Тут уж я не стерпел (я, когда надо, могу и упрямцем быть) и ополчился… на всех троих!..

Ну-ну! Как они вспыхнули! Задень самого святого из святых, его приверженцы спокойней отнеслись бы к этому!

Вмешались в спор обе вдовы, — иначе дошло бы до крупного скандала! Потом, однако, я понял, что сглупил, потому что в конечном счете мне же пришлось перед ними извиняться. А знаете почему? Потому что этого хотела Фейгеле! А когда Фейгеле захочет чего-либо, то ее желание во что бы то ни стало будет исполнено. Вот скажет она сегодня, к примеру, чтобы я этот дом на другое место перенес, значит, никаких разговоров быть не может!

Эта девушка меня не только зачаровала — она меня поработила, подавила мою волю, превратила в раба, в автомата. И не только меня, но всех нас она ошеломила своим замужеством… Избранником ее оказался Грузевич, химик третьего курса, паренек неплохой, то есть звезд с неба не хватал, но ничего! Бывает и хуже! Во-первых, он был из порядочной семьи. Это весьма существенно. Говорите что хотите, но это само по себе не лишено смысла. Успокойтесь, я не о знатности говорю. Я указываю только на то, что происхождение тоже кое-что да значит. Если вы происхождения сомнительного, скажем — из невежественной семьи, то будь вы образованны, как сам творец мирозданья, все равно останетесь грубияном. Об остальных достоинствах Грузевича я не говорю. А вообще эти ребята, надо правду сказать, покуда держатся своего — и честны по-настоящему, и порядочны, и благородны. Но как только выбьются в люди и становятся «бывшими», их не узнаешь, они, эти самые «бывшие», в тысячу раз хуже простого смертного! Потому что простой смертный, если вас одурачит, постарается скрыться, а «бывший» если обжулит вас, то приведет тысячу доказательств, что жулик вы, а не он…

Однако не будем терять времени на пустую философию. Наша Фейгеле стала госпожой Грузевич в семнадцать лет, и я не стану забивать вам голову подробностями о том, какая это была свадьба, кто эту свадьбу справлял, кому это стоило денег и какая была радость в нашем доме. Мать, Роза, дождалась — повела к венцу свою единственную дочь, бабушка Пая была счастлива — внучку замуж выдала! А я, дурак… Я-то чему так радовался? Младшенькую замуж выдал?.. Впрочем, радость продолжалась всего-то от субботы до воскресенья. На третий день после венчания нашего Грузевича кое-куда пригласили по пустяковому делу: где-то был обнаружен склад бомб и динамита, а так как парень был химиком, да еще выдающимся к тому же, то подозрение пало на него. Кстати, нашли несколько его писем… Словом, забрали и увели…

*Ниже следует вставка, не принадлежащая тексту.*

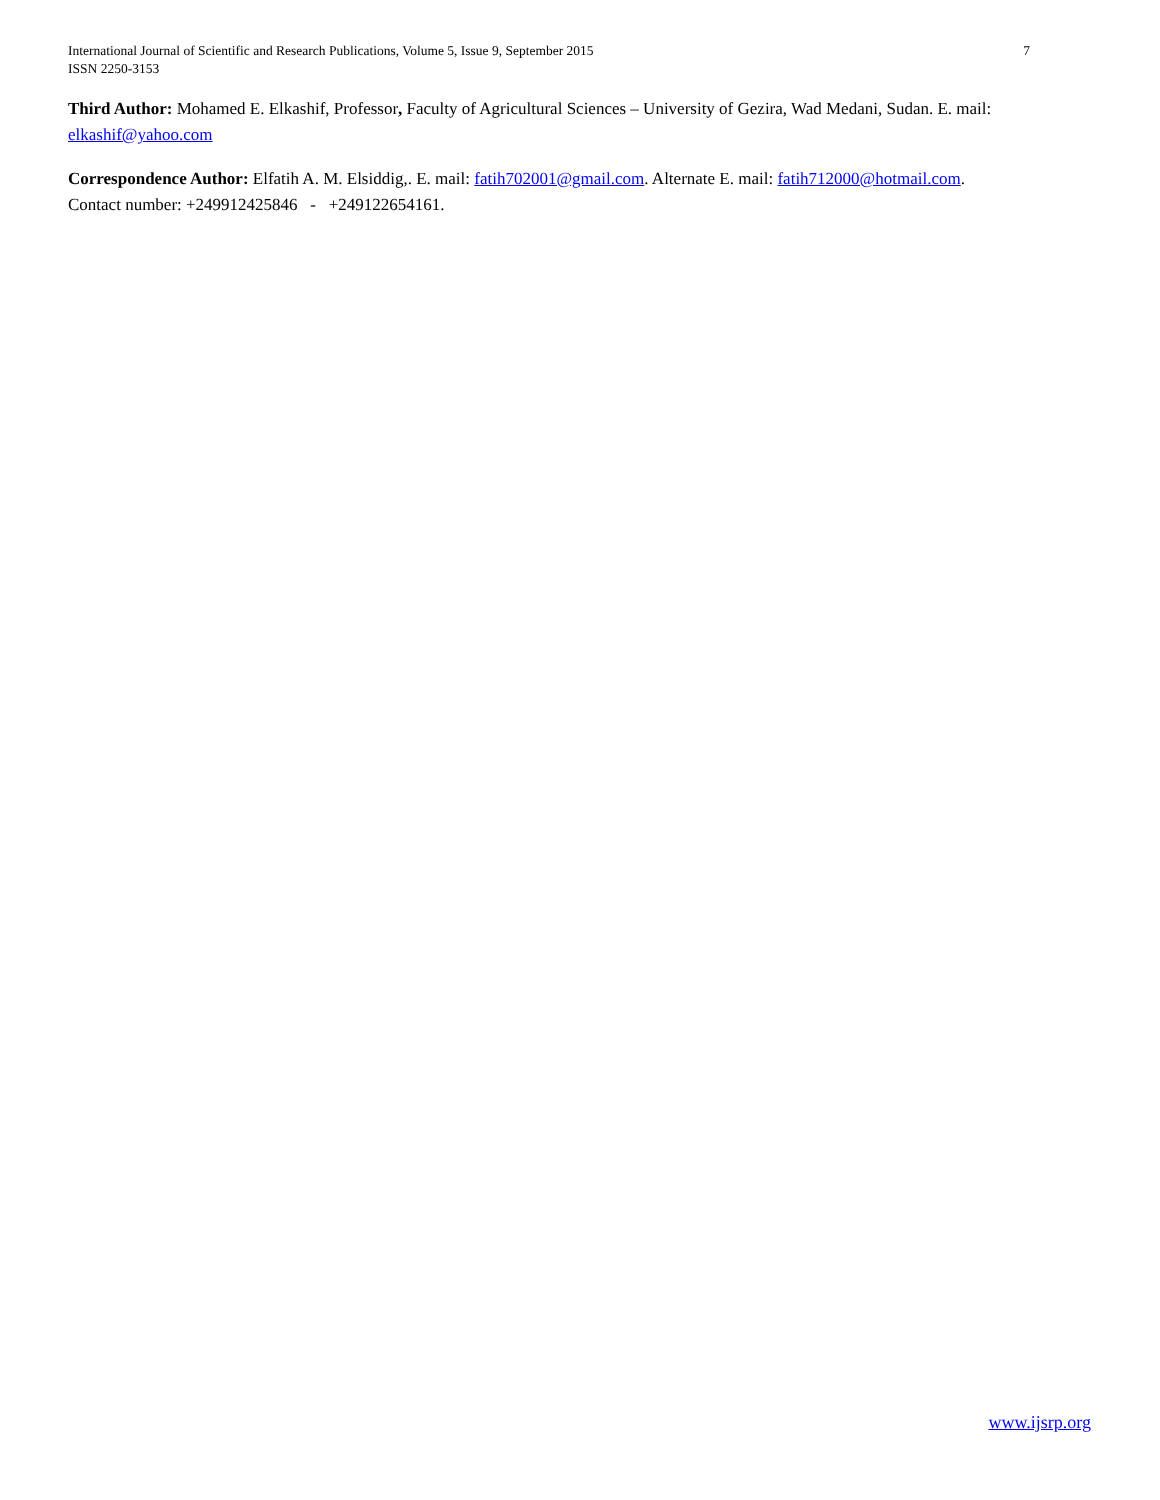7 International Journal of Scientific and Research Publications, Volume 5, Issue 9, September 2015
ISSN 2250-3153
Third Author: Mohamed E. Elkashif, Professor, Faculty of Agricultural Sciences – University of Gezira, Wad Medani, Sudan. E. mail: elkashif@yahoo.com
Correspondence Author: Elfatih A. M. Elsiddig,. E. mail: fatih702001@gmail.com. Alternate E. mail: fatih712000@hotmail.com.
Contact number: +249912425846 - +249122654161.
www.ijsrp.org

Вот тут-то и началась для меня работа — беготня, хлопоты, взятки… И все напрасно! Уж раз попался, да еще по такому делу, прости-прощай! А видеть горе семнадцатилетней Фейгеле! А страдания матери — Розы! А бабушки Паи! Гнев божий обрушился на этот дом! К тому же, надо вам знать, и дела пошли неважно, в кармане начало таять, я стал комбинировать, дома свои заложил. Но деньги ушли, пришлось магазины продать… Я вам не о изворотливости своей говорю и не хвастаю перед вами. Я только хочу дать вам характеристику моих вдов: хоть бы поинтересовались, на какие средства живут, откуда деньги берутся, как будут жить дальше? Ничуть — это их не касается! Я должен заботиться обо всем! Я должен обо всем думать. Напрягать все свои силы! Кто мне велит? А я знаю? Наконец, что бы вы стали делать на моем месте с людьми, о которых не знаешь, кто из-и их лучше? Ни обижаться, ни сердиться, ни досадовать на них невозможно. А если и закрадется в сердце недоброе чувство и вы уйдете домой насупившись, то стоит вам прийти снова и встретиться с ними взглядом, услышать от них первое слово, как все это испарится и вы мгновенно забудете, что еще совсем недавно были настроены против них. И опять вы готовы ринуться ради них в огонь и воду. Вот такие это создания! Ну, что поделаешь? А уж о Фейгеле и говорить не приходится. Она точно магнитом притягивает. Достаточно ей взглянуть на вас своими прекрасными, глубокими, близорукими глазами, чтобы черт побрал вашу душу!.. Вы меня простите, я говорю это Не вам, а самому себе, потому что она меня окончательно с ума свела своей свадьбой с этим Грузевичем. Мишей звали его. И весь дом заполнил он собой. Только о нем и слышишь, только о нем и говорят, только о нем и заботятся. Никто не должен есть, никто не должен спать, никто не должен жить. Что такое? Миша! Забрали Мишу! Посадили Мишу! Будут судить Мишу! Надо спасать Мишу! Но не тут-то было. Как его спасать? К нему никого не допускают. Ни меня, ни ее — никого! Я понял, что дело пахнет «матерью сырой землей», что в лучшем случае ему грозит вечная каторга, если не повешение!.. Вам, вижу, тут не сидится, пересядьте вот сюда, к окну. А может быть, я вам немного наскучил? Невелика беда. Я больше вашего терплю. Вам-то что? Выслушаете мою историю (я сейчас кончаю) и пойдете домой, а для меня — это тяжкое бремя на всю жизнь.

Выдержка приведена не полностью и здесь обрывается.